Apesar de toda polêmica acerca de sua origem, a Syrah francesa, grafada como Shiraz na Austrália e no novo mundo, é mesmo natural do Vale do Rhône (Ródano em português). Provavelmente estamos falando de uma das castas de uvas tintas mais antigas em evidência no mundo e seguramente da que mais ganha espaço nos vinhedos das várias regiões produtoras ano após ano. Sua terra natal é o Rhône setentrional (norte), local onde a casta reina absoluta, dando notoriedade aos tintos das Denominações Côte-Rotie, Hermitage, Cornas e Crozes-Hermitage, alguns deles coadjuvados sutilmente pela cepa branca local “Viognier”, com o objetivo de aportar equilíbrio e frescor ao vinho. O Côte-Rotie e o Hermitage são os vinhos franceses mais emblemáticos desta cepa, pouco conhecidos do grande público consumidor, mas muito prestigiado pelos apreciadores experimentados. A grafia “Syrah” do francês, corresponde a sua similar “Shiraz” utilizada na Austrália e nos países produtores do novo mundo.

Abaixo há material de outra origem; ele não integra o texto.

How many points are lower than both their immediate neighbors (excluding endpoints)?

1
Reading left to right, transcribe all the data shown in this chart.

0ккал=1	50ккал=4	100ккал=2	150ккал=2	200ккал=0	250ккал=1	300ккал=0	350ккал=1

O bom Syrah francês caracteriza-se por um vinho longevo, elegante, com aromas e sabores sabidos a pimenta do reino e preta, especiarias e um frutado intenso (frutas negras), além de alcaçuz, couro, caça e notas empireumáticas. Já o estilo australiano (Shiraz), notabiliza-se por frutas negras maduras: framboesas, groselhas, cassis e amora, notas de chocolate e baunilha, sabor mais doce e suculento com mais álcool. A Austrália vinícola granhou prestígio com esta casta através do mítico “Penfolds Grange” (foto), um excepcional vinho, produzido pela Penfolds no Barrosa Valley, mas seus congêneres se sucederam por diversas outras regiões do país, tornando-a a embaixatriz australiana no mundo. Nos vários países onde é produzido: Chile, Argentina, Estados Unidos, África do Sul, Itália, Portugal, etc. a grafia “Syrah” indica o estilo francês e adota a garrafa borgonhesa usual no Vale do Rhône. Já a grafia “Shiraz” sugere o estilo australiano onde a garrafa adotada é a bordalesa. Em ambos os casos, quando a uva é tratada em terroir adequado, com baixo rendimento, vinificação criteriosa e maturação adequada, o vinho resulta impressionante aos sentidos, seduzindo cada vez mais apreciadores pelo mundo.